Now that the spike train event times are created in Network
, there is no need to keep maintaining the old gid-based seed assignment. However, as current tests are based on legacy output, there will be a need to create a new test suite.
This issue should discuss what is considered "consistent" in terms of event times. For example, the legacy gid-based seeding means that the order in which drives are added influences the spike trains. The same will apply if we simply go with one global prng seed. If we wish to be able to create reproducible spike trains irrespective of the order in which the drives are added, each drive will need a seed.
I think this is a great issue to prioritize in the next release.
let's move to 0.3 :)
close @ntolley @rythorpe ? I am guessing this will be sufficiently addressed after #619 ? The test data set needs to be updated but we need to track it in only one issue ...
Isn't this issue more about consolidating the seed values set by the user in a few different places throughout the API into a single seed value?
I guess this will be really easy to resolve once we can completely get rid of legacy mode, since we'll then be able to set the seed once and only once (e.g., simulated_dipole(..., seed=0)
) which under the hood calls np.random.default_rng(seed=0)
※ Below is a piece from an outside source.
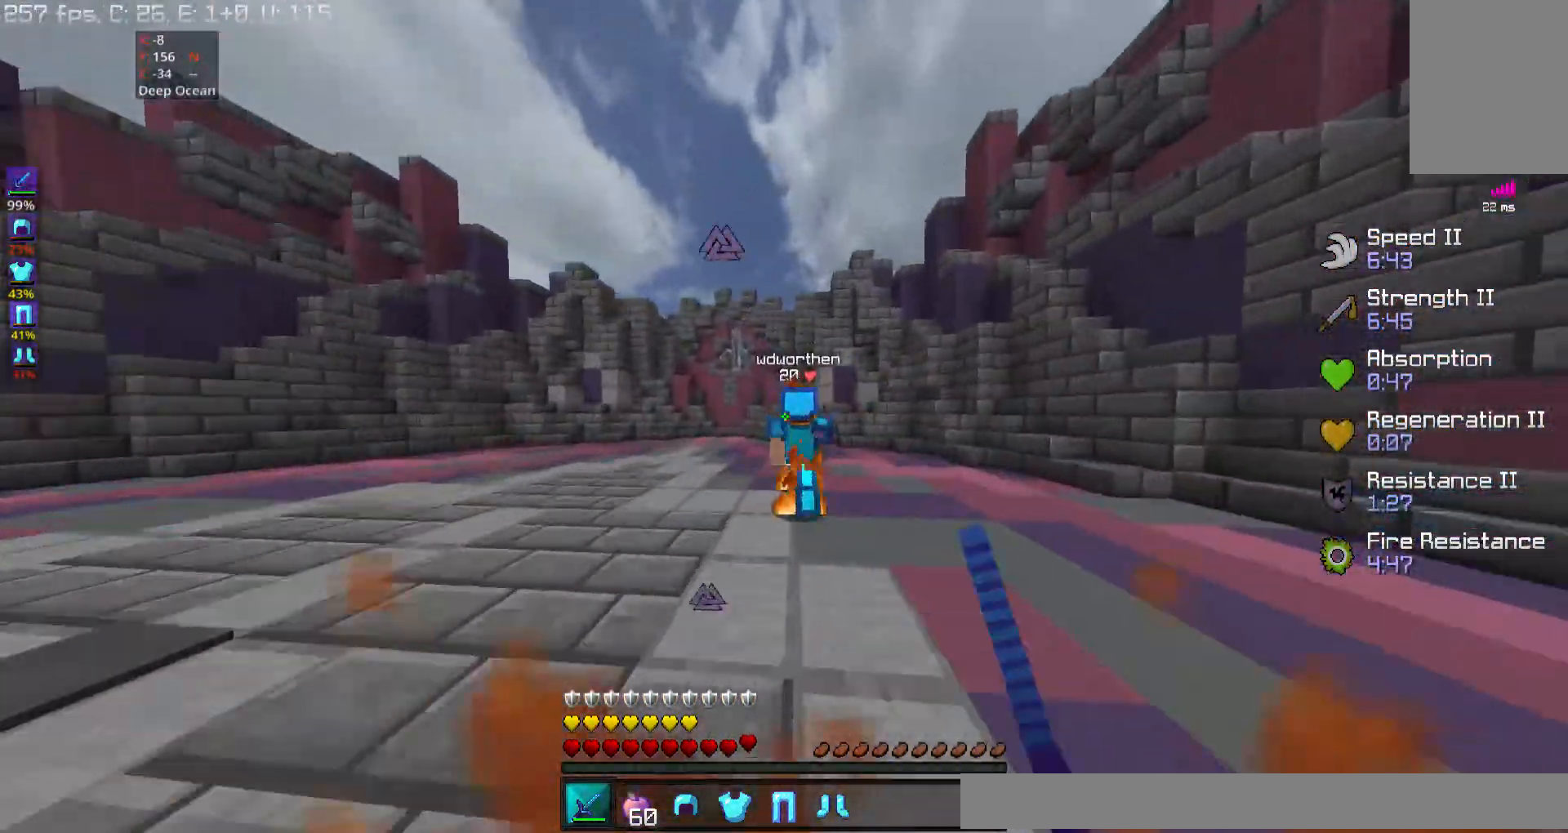
{"keys": ["w"], "mouse": [], "events": [[100, "mouse_left", "down"], [167, "mouse_left", "up"], [233, "mouse_left", "down"], [300, "mouse_left", "up"], [433, "mouse_left", "down"], [500, "mouse_left", "up"]]}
. Is that kinda what you were thinking @jasmainak?
umm ... I don't think you want a single seed. Global seeds have the nasty feature that the randomness depends on the order of operations. Random states are the way to go. See:
https://builtin.com/data-science/numpy-random-seed
But maybe you want to pass around the seed downstream? That may create unintended correlations between your drives though, so I'd be careful of that too
Ahh good point. Then we could just pass around a single Generator
instance (i.e., that has been seeded in simulate_dipole()
) so that we still address the original concern brought up in this issue?
Closing due to redundancy with #244. Feel free to re-open if there's is something unique here that should be addressed separately.